Slashdot Mirror


Wireless Internet Co-Ops?

einstein asks: "How many other geeks out there are purchasing high speed commercial net connections to the remote areas they live, and then selling access to their neighbors to help cover costs? I know of a remote area with about 20-30 house all of which could access a wireless lan connection to share a 1.5 ADSL connection. I'm planning on bugging the neighbors to see if there interested soon, and I'd like to have some idea if this has worked for other people. So, who's doing this in a Co-Op fashion, and how is it working?" This probably won't be possible with most residential DSL providers, however would they let this fly on their commercial lines?"

4 of 203 comments (clear)

  1. You need to be able to re-sell by Anonymous Coward · · Score: 5, Informative

    If you plan to do this, not only does it have to be a business/commercial class, the TOS will also have to allow you to resell the bandwidth. Just one more thing to check into.

    And you might want to make sure the 1.5 ADSL has a good upload speed, because if it's something like 90k, that's going to fill up really quickly. (One person uploading could bring the speed down for everyone quickly.) If you get DSL, I'd probably look into SDSL.

  2. not in a remote location, but apartment. by dada21 · · Score: 5, Informative

    I recently did this with a DSL connection to my condo. I have mostly ghetto neighbors, we can only get IDSL here (144K up/down), and I only need it for e-mail and casual newsreading.

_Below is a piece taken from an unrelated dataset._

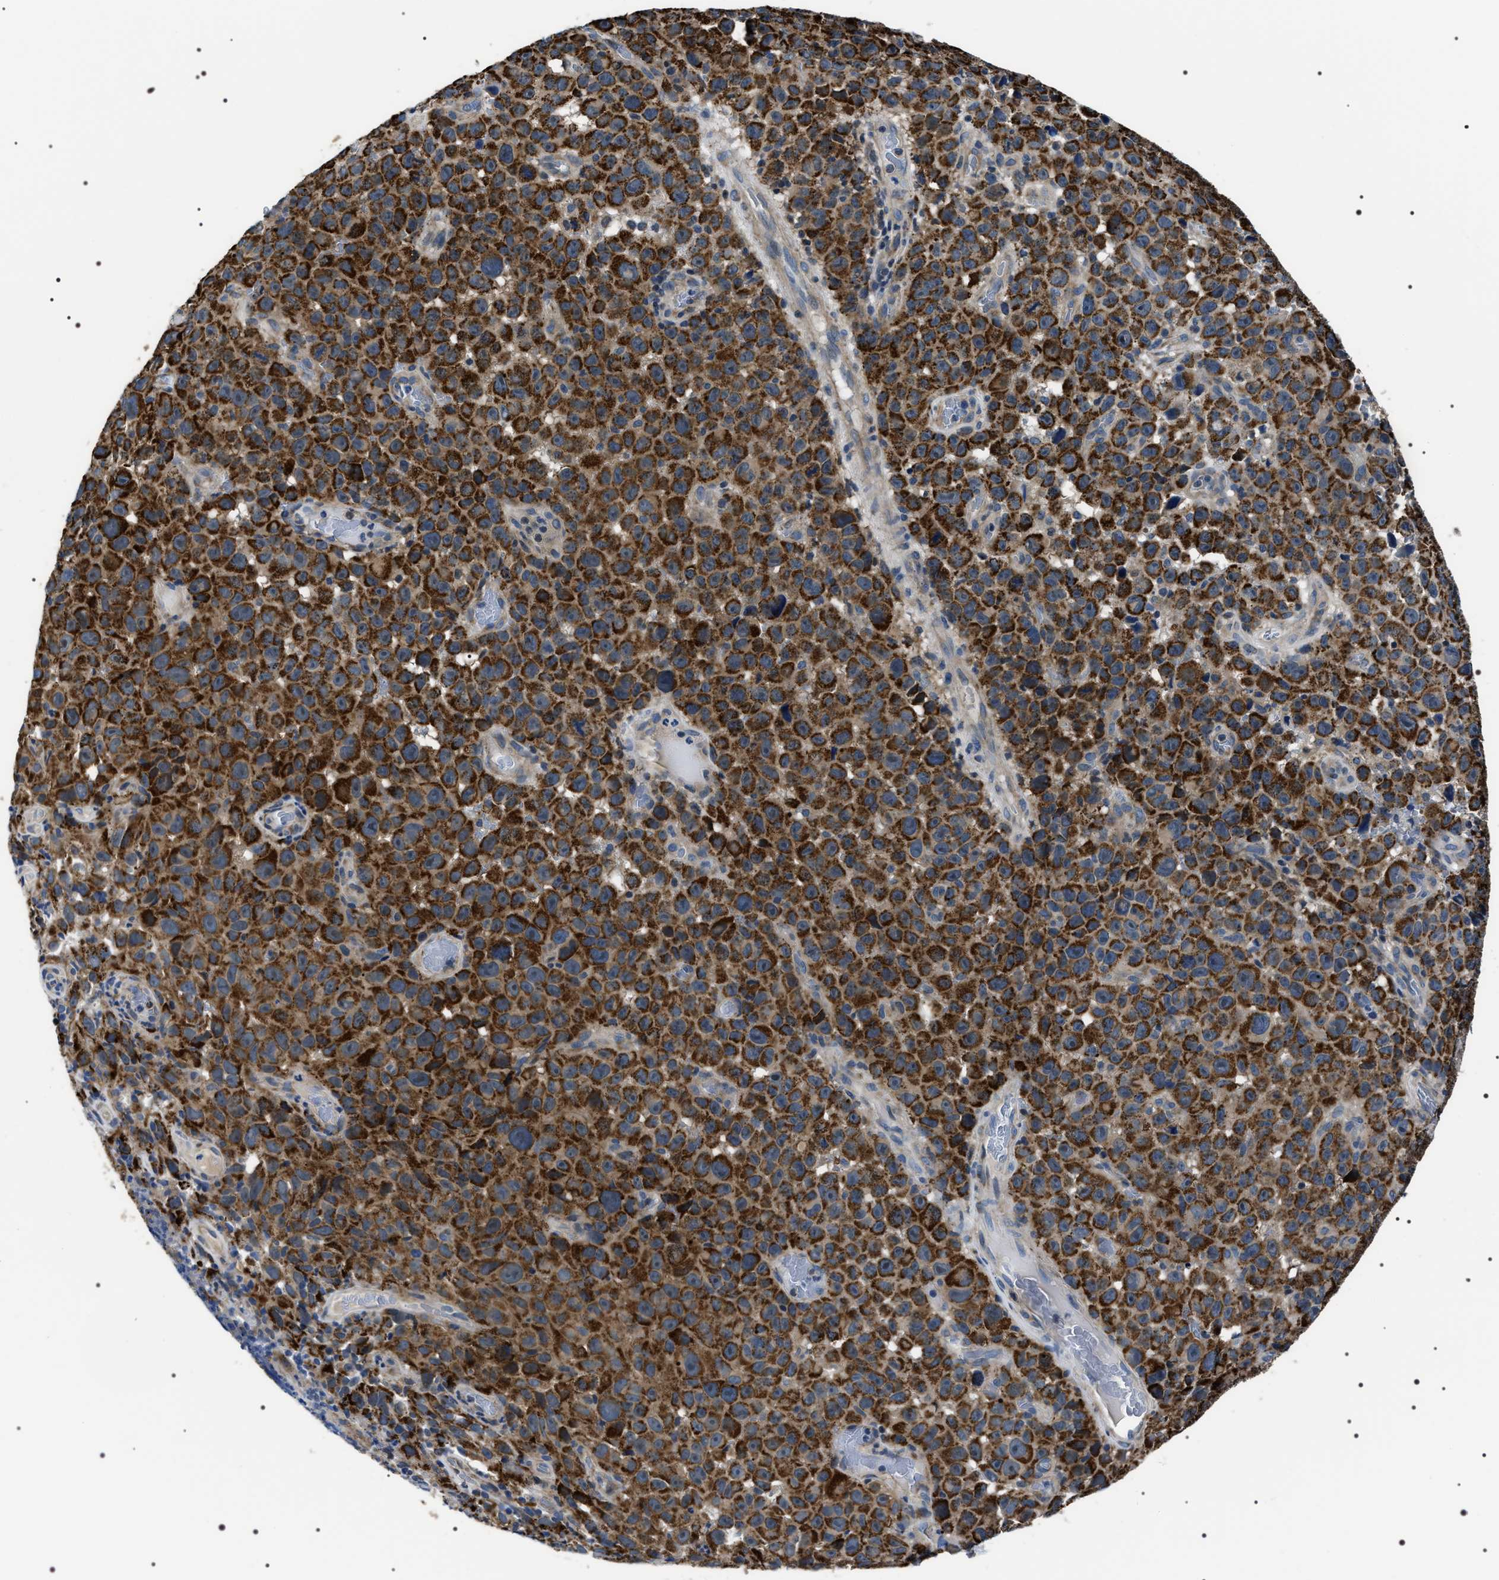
{"staining": {"intensity": "strong", "quantity": ">75%", "location": "cytoplasmic/membranous"}, "tissue": "melanoma", "cell_type": "Tumor cells", "image_type": "cancer", "snomed": [{"axis": "morphology", "description": "Malignant melanoma, NOS"}, {"axis": "topography", "description": "Skin"}], "caption": "This histopathology image reveals melanoma stained with IHC to label a protein in brown. The cytoplasmic/membranous of tumor cells show strong positivity for the protein. Nuclei are counter-stained blue.", "gene": "NTMT1", "patient": {"sex": "female", "age": 82}}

    It's $120 a month, a bit pricey, so I talked to a few neighbors, and told them as long as they won't leech or kazaa or download massive amounts of porn, they can jump in with me.

    I have it as a commercial account, asked if there is a limit to the number of users (no), and let about 10 of my neighbors on.

    Built a simple gateway that keeps track of ONLY the number of bytes take by each user (in order to see if anyone is abusing it). 3 months, no problem.

    I dunno what exactly I'd do if someone DID start leaching, since I have no real contract, but then again, I have the switch in my condo, so all I need to do is pull the plug.

    You'd be surprised how far a low-ping quality IDSL can go for as many people as are on it. Its definitely far and away better than ISDN or dial-up, even with 6 or 7 people browsing the web at once.

    Oh, and when I need to download something big, I remote access a client who has a few T1's worth of bandwidth, and download it there, then dribble download it to my PC at home.

  3. Co-op DSL by RapterOfParadox · · Score: 4, Informative

    Check out Ruby Ranch Internet Cooperative Association at http://www.rric.net/

    there was also a story on /. a few months ago about ruby ranch.

    --
    As the power flows in, the screen grows warm, another day starts, I'm at work again...
  4. There are some cool providers... by mumkin · · Score: 5, Informative
    The Personal Telco Project maintains a list of ISPs' wireless policies. It may not be necessary for you to purchase a commercial connection or set up a corporate shell etc. if your service is through one of the wireless-friendly ISPs.

    Of course, there are loads of wireless community groups out there, with varying methods of deployment/philosophies/etc. You might look here and start browsing the different groups to see how they run things.

    NoVAWireless might be a place to look at -- they seem to be involved with organization of clusters of small, neighborhood-based WISPs.